I put my rational skepticism on hold.  I had found spiritual experience.  After a year I started having problems with the fundamentalism.  Pentecostals are a bit better, but they are still fundamentalists, and took the evangelical ideology and the Bible literally.  The currently popular fascination with the end times and the book of Revelation just did not ring true, and I studied it carefully.  The dire prophesies in Revelation are about Rome, not today.  The Romans destroyed the temple in Jerusalem in 79 AD and the Jewish diaspora began in earnest.  No wonder John of Patmos wrote an apocalyptic book about the oppressors.
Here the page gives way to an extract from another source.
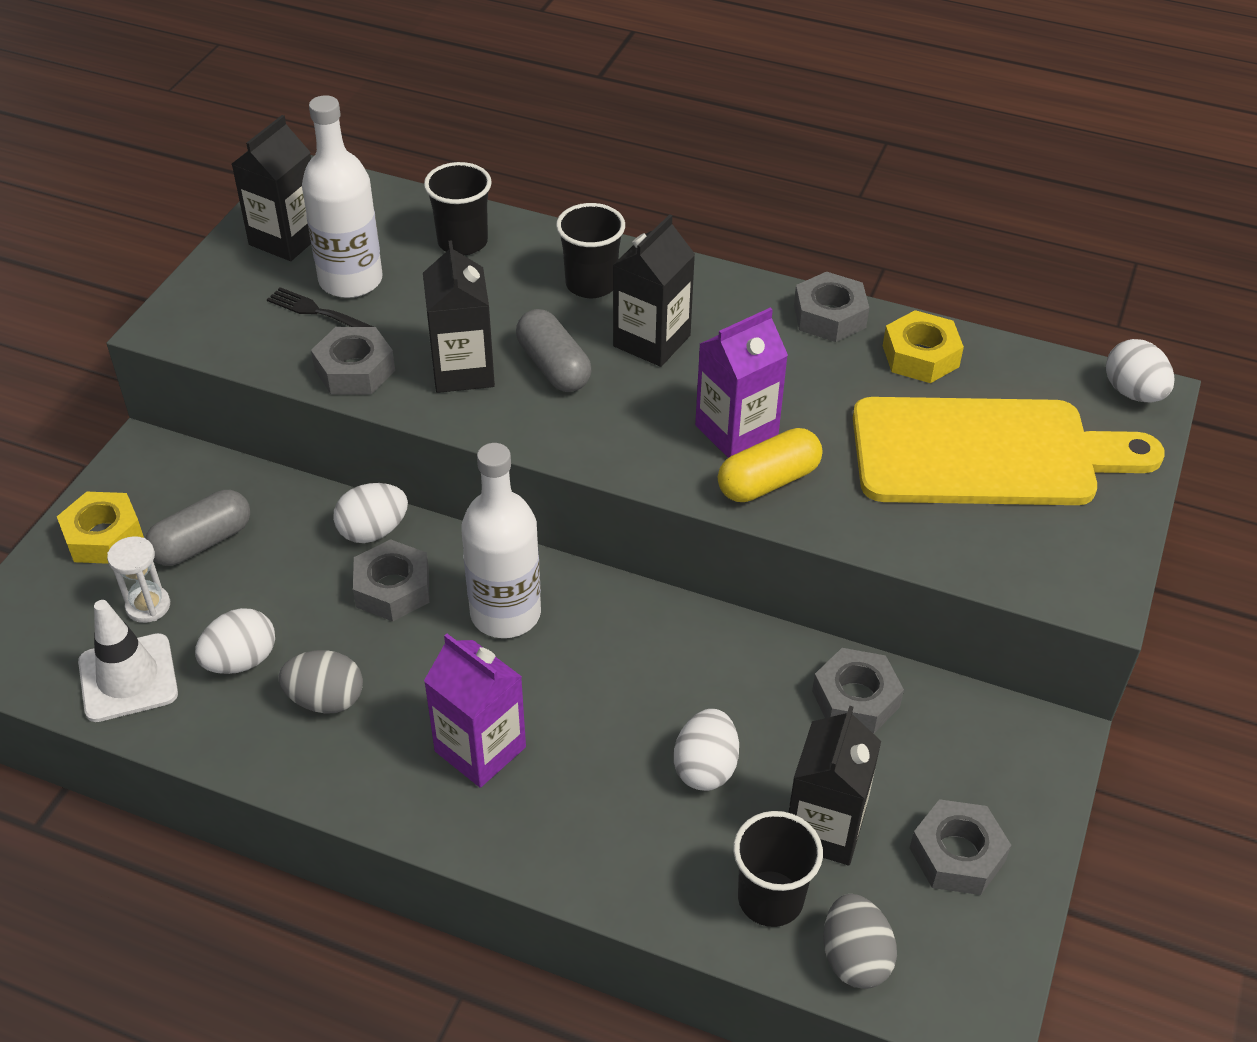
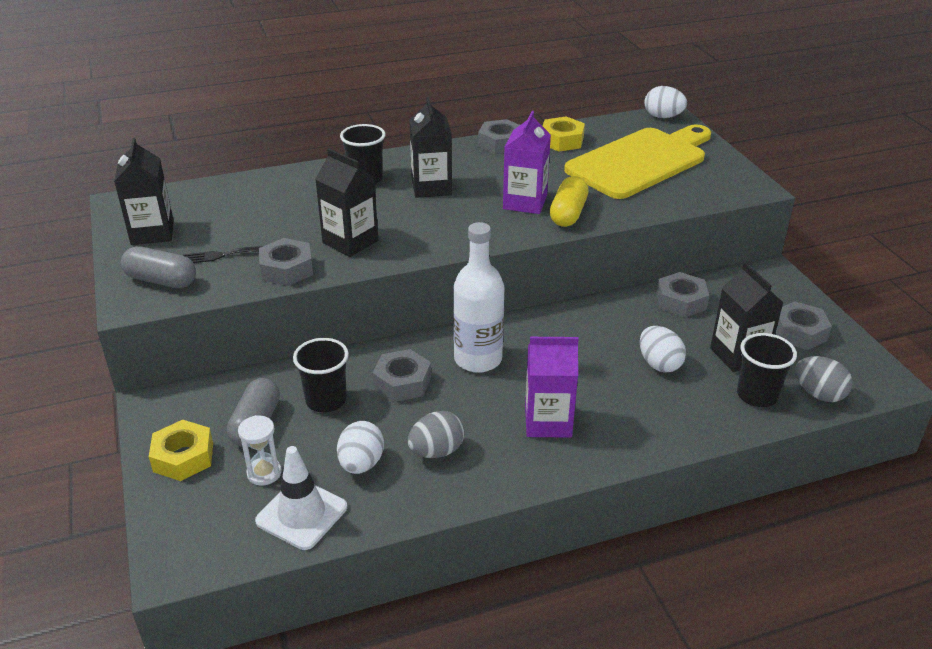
camera: 40 degrees left, 10 degrees down
(350, 280) = (223, 233): white bottle -> none
(373, 531) = (354, 364): white egg -> none
(462, 242) = (267, 191): black cup -> black cup (326, 400)
(553, 367) = (397, 219): grey capsule -> grey capsule (161, 280)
The profound spiritual experiences began to fade, although I still pray in tongues.  I also moved to Colorado Springs, fell in love (More physical and emotional experiences, and just as meaningful.)  I ended up at a Charismatic Episcopal church that combined the wonderful ancient liturgy with the gifts of the Spirit.  The Episcopal Charismatics are part of the evangelical wing of the church and I ran into the same problem.  I ended up an Episcopalian in a mainstream liberal parish.

Buddha

Buddha

About this time I also found I can meditate, probably a gift of the Spirit.  I looked into Zen Buddhism.  Sitting Zazen, meditating, was wonderful.  All the rules coming from a rigid Japanese culture did not work.  I could not walk into the Zendo, the meditation room, without doing something wrong and getting caught.   Now I use Insight Meditation, part of the  Theravadan tradition of Buddhism, but here it does not carry all the cultural baggage the Zen folks continue.  My mantra, however, is the Jesus Prayer, an ancient orthodox prayer.  “Lord Jesus Christ, Son of God,  have mercy on me, a sinner.”  Try about 3000 repetitions daily.  Read The Way of a Pilgrim, written by a Russian Orthodox mendicant.

I also explored Christian Contemplative prayer.  It is an ancient tradition, starting with the Desert Fathers in Egypt in about the third century.  Today, Thomas Keating,  a Trappist from the monastery in Snowmass CO, and Thomas Merton are the best known from their writings.  There is a large network of contemplatives, mostly Roman Catholic, but from many other denominations as well.

Today, I guess you can call me a Buddhapalian.  I don’t often attend services, but I meditate daily, pray, and do longer meditations almost weekly.  This fits my pattern.  I have big spiritual events, sometimes lasting years, and quiet times lasting years.  I am happy with that.

I have two bits of advice.  Don’t trust anyone who says they know the answers except Jesus and the Buddha.  When you pray, don’t ask for specifics, ask for what is best for the situation.  As for what it all means, it’s a mystery.  I remain a skeptic.